Напротив, предлагаемое здесь распространение психотерапии, вовлечение духовной сферы в лечение душевных заболеваний, чревато трудностями и опасностями. О них, в особенности об угрозе навязывания собственного мировоззрения врача пациенту, которого он лечит, нам еще представится случай поговорить, вопрос же, можно ли вовсе избежать подобных издержек, следует рассматривать одновременно с фундаментальным вопросом о том, возможно ли вообще предлагаемое нами расширение психотерапии. До тех пор пока этот вопрос остается открытым, сам принцип «духовной психотерапии» остается лишь благим пожеланием. Этот вид психотерапии утвердится или падет в зависимости от того, удастся ли нам от установления ее теоретической необходимости перейти к доказательству ее возможности и привести фундаментальные доводы в пользу вовлечения духовного (а не только душевного) в сферу медицины. И чтобы наша критика «ортодоксальной» психотерапии не выходила за разумные пределы, нужно показать, какое место мы в ней отводим ценностным суждениям. Но к этому вопросу мы подойдем лишь в заключительной главе. Сейчас мы указали на присутствие ценностных суждений в любом медицинском акте и попробуем заняться вопросом о необходимости таких суждений – не о теоретической их необходимости, поскольку о ней уже сказано выше, а о практической.

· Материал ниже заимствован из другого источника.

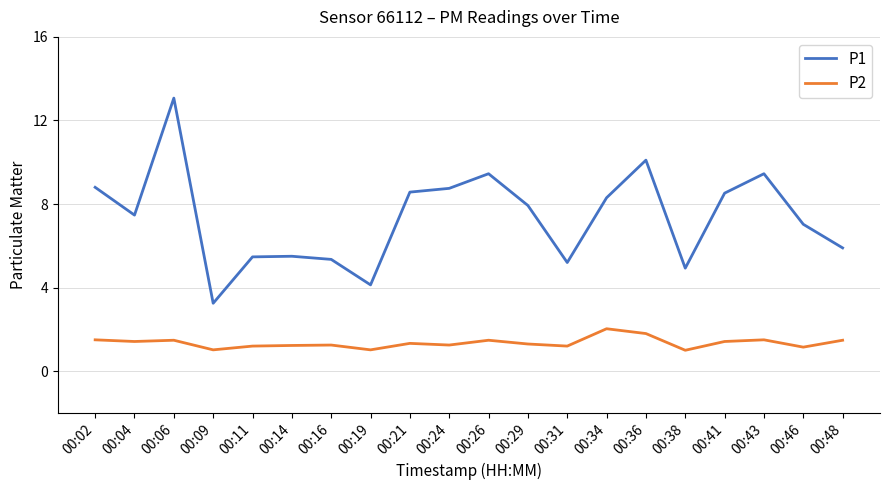

True or false: P2 and P1 intersect in this chart.

False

На самом деле эмпирическими фактами подтверждается наш дедуктивный вывод: именно духовного измерения психотерапии и не хватает. Психотерапевт ежедневно, ежечасно в своей повседневной практике, в конкретной ситуации общения с пациентом сталкивается с мировоззренческими вопросами. И перед лицом этих вопросов все то снаряжение, которым оснастила его «обычная» психотерапия, оказывается бессильным.